L'essor du commerce alimentaire en ligne ne garantit pas encore la rentabilité pour tous les acteurs. Picnic, supermarché digital fondé en 2015 et opérant dans trois pays européens, a dévoilé ses performances financières pour l'exercice 2025. Si le volume d'affaires a nettement progressé, les comptes restent dans le rouge.

Un chiffre d'affaires en forte hausse

L'entreprise basée aux Pays-Bas indique avoir généré 1,9 milliard d'euros de revenus l'année dernière, soit une augmentation de 23 % par rapport à 2024. Dans le même temps, le nombre de ses clients a franchi le cap des 3,6 millions d'utilisateurs. Cette croissance reflète l'adoption continue des courses en ligne, un segment porté par la livraison gratuite à domicile, spécialité de Picnic.

Des pertes qui se creusent

Malgré cette dynamique commerciale, la société n'est pas parvenue à réduire son déficit. Sa perte nette s'est au contraire aggravée pour atteindre 272 millions d'euros sur l'exercice, contre un montant inférieur l'année précédente. Les investissements nécessaires à l'expansion logistique et à l'acquisition de nouveaux clients pèsent sur les comptes, un schéma classique dans le secteur de la livraison alimentaire.

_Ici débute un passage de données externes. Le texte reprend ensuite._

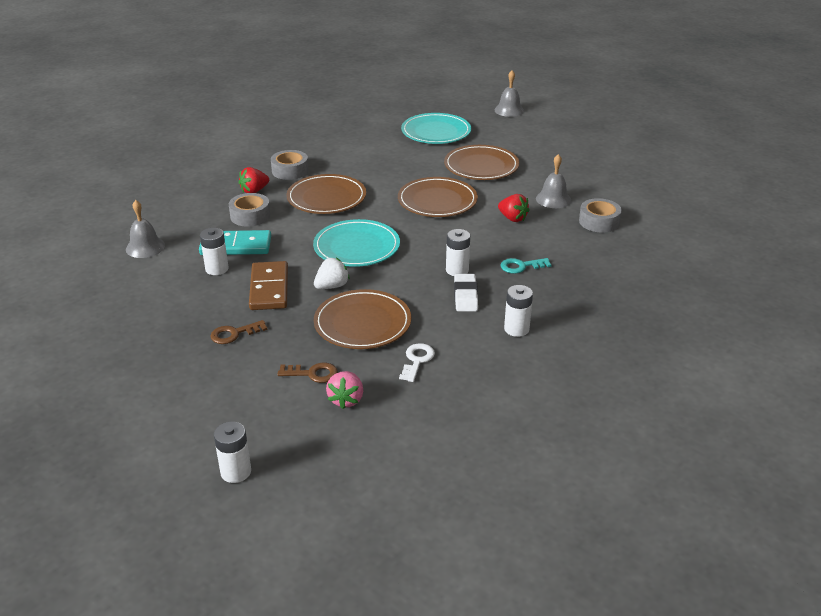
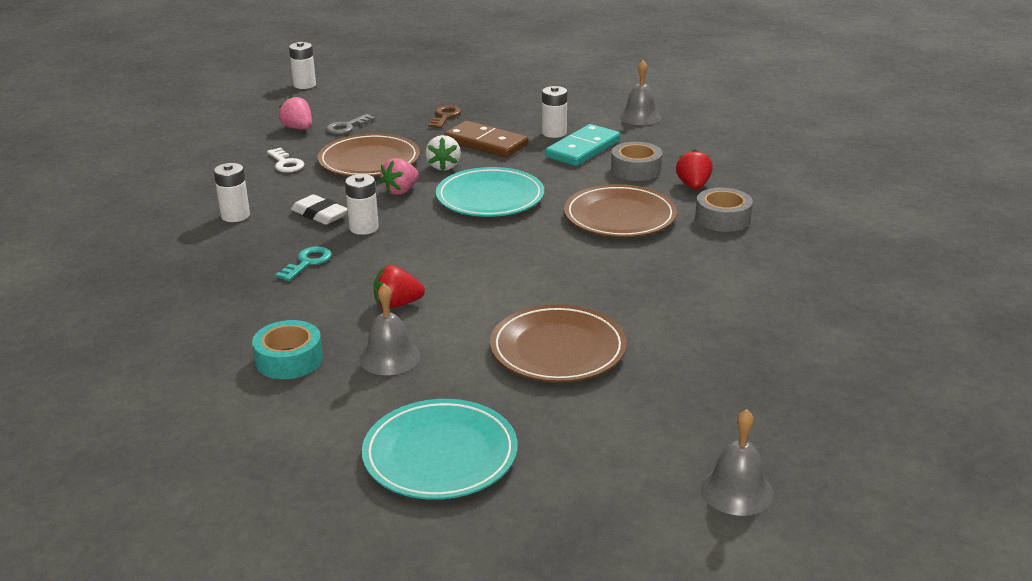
camera: 130 degrees right, 5 degrees down
(312, 373) = (347, 127): brown key -> grey key
(391, 283) = (401, 191): none -> pink strawberry
(436, 132) = (723, 365): turquoise plate -> turquoise plate (440, 455)
(437, 201) = (513, 276): brown plate -> none
(599, 222) = (289, 359): grey tape -> turquoise tape

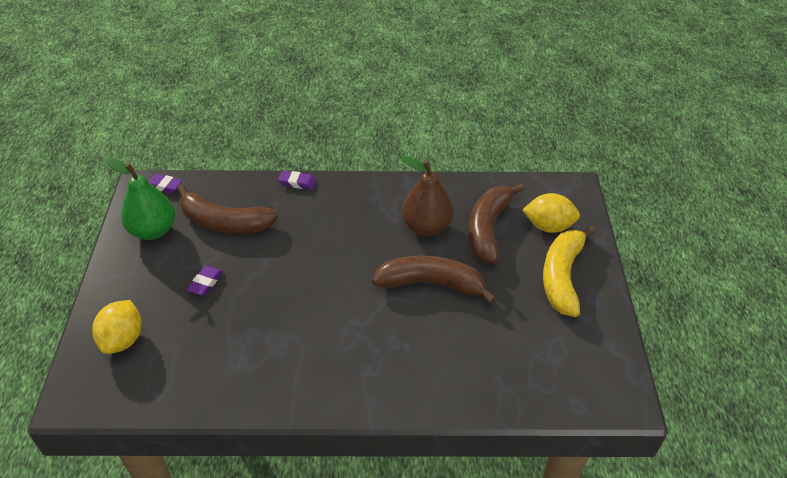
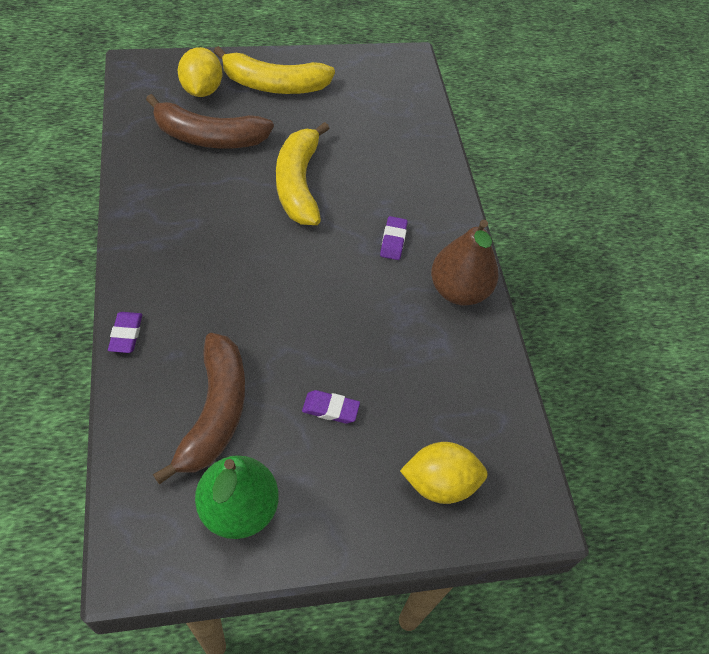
camera: 105 degrees left, 10 degrees up
(164, 186) = (133, 524): purple eraser -> purple eraser (393, 241)
(426, 227) = (209, 190): brown pear -> brown pear (458, 290)
(431, 284) = (298, 183): brown banana -> yellow banana

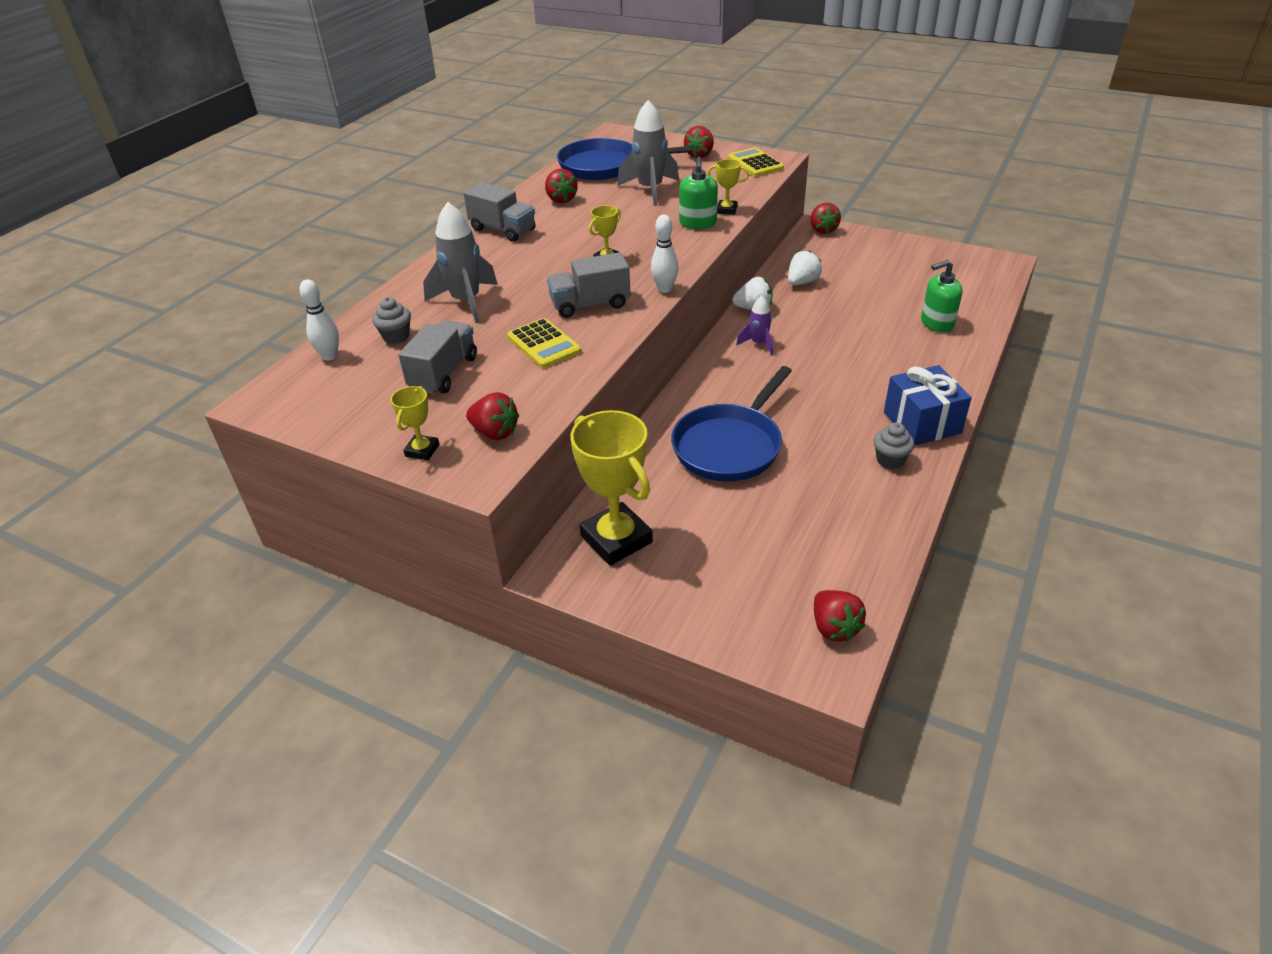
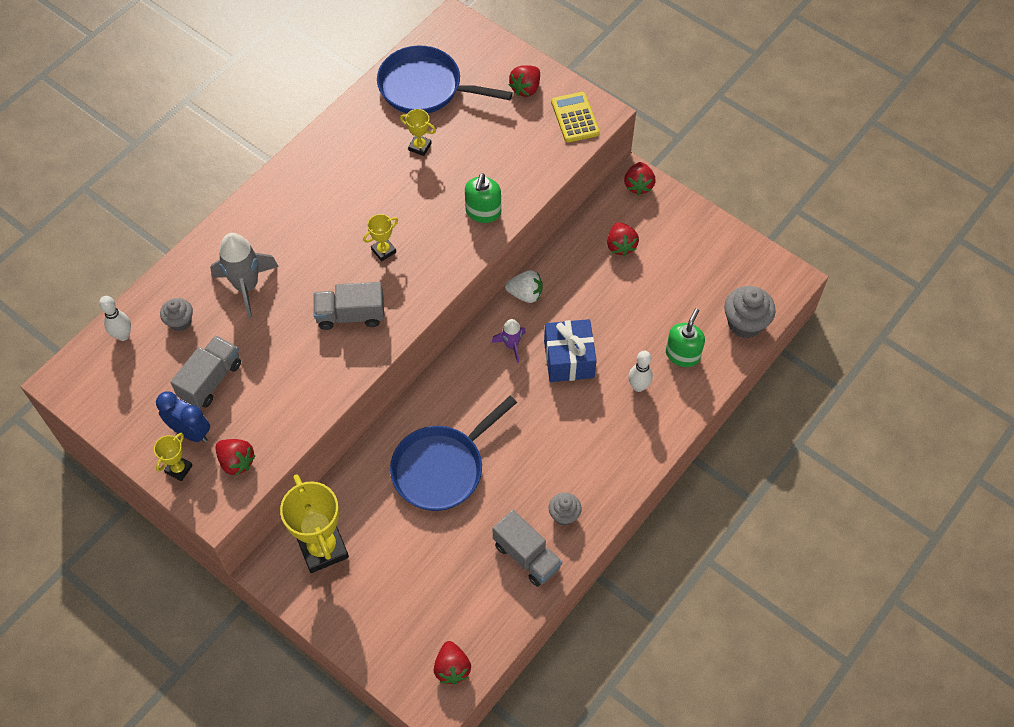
camera: 10 degrees right, 20 degrees up
(429, 417) = (190, 432): none -> blue clock
(503, 230) = (301, 180): grey truck -> grey truck (527, 556)
(544, 344) = (298, 361): yellow calculator -> none
(561, 199) = (368, 139): red strawberry -> red strawberry (620, 246)
(650, 190) = (457, 143): grey rocket -> none
(664, 289) = (420, 308): white bowling pin -> white bowling pin (638, 386)
(726, 210) = (517, 196): yellow trophy -> yellow trophy (420, 147)
(802, 282) = (585, 265): white strawberry -> none
(922, 422) = (609, 478): blue gift -> blue gift (569, 359)
(937, 323) = (682, 354): green soap dispenser -> green soap dispenser turned 120 degrees clockwise
(982, 295) = (745, 323): none -> grey cupcake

De nouvelles villes françaises dans le viseur

Picnic, déjà présent en France, en Allemagne et aux Pays-Bas, ne compte pas freiner ses ambitions. L'entreprise prévoit de s'implanter dans deux grandes métropoles françaises : Lyon et Marseille. Ces ouvertures s'inscrivent dans une stratégie de conquête de parts de marché face à des concurrents comme La Ruche qui dit Oui ou les drives des enseignes traditionnelles.

Un modèle économique sous pression

Fondé il y a une décennie, Picnic s'est fait connaître par un modèle de livraison sans frais pour le consommateur, sans magasin physique et avec des tournées planifiées par algorithme. Si ce concept séduit une clientèle urbaine en quête de simplicité, il exige des investissements lourds en entrepôts, flotte de véhicules électriques et recrutement de livreurs. La rentabilité reste l'horizon lointain de nombreuses jeunes pousses du secteur, et Picnic n'échappe pas à la règle.

L'entreprise mise désormais sur un effet d'échelle : en élargissant sa zone de chalandise et en fidélisant toujours plus de clients, elle espère inverser la tendance financière dans les prochains exercices. Pour l'heure, le pari de la croissance à tout prix se traduit par des pertes abyssales, mais la confiance des investisseurs – qui ont déjà injecté plusieurs centaines de millions d'euros – ne semble pas ébranlée.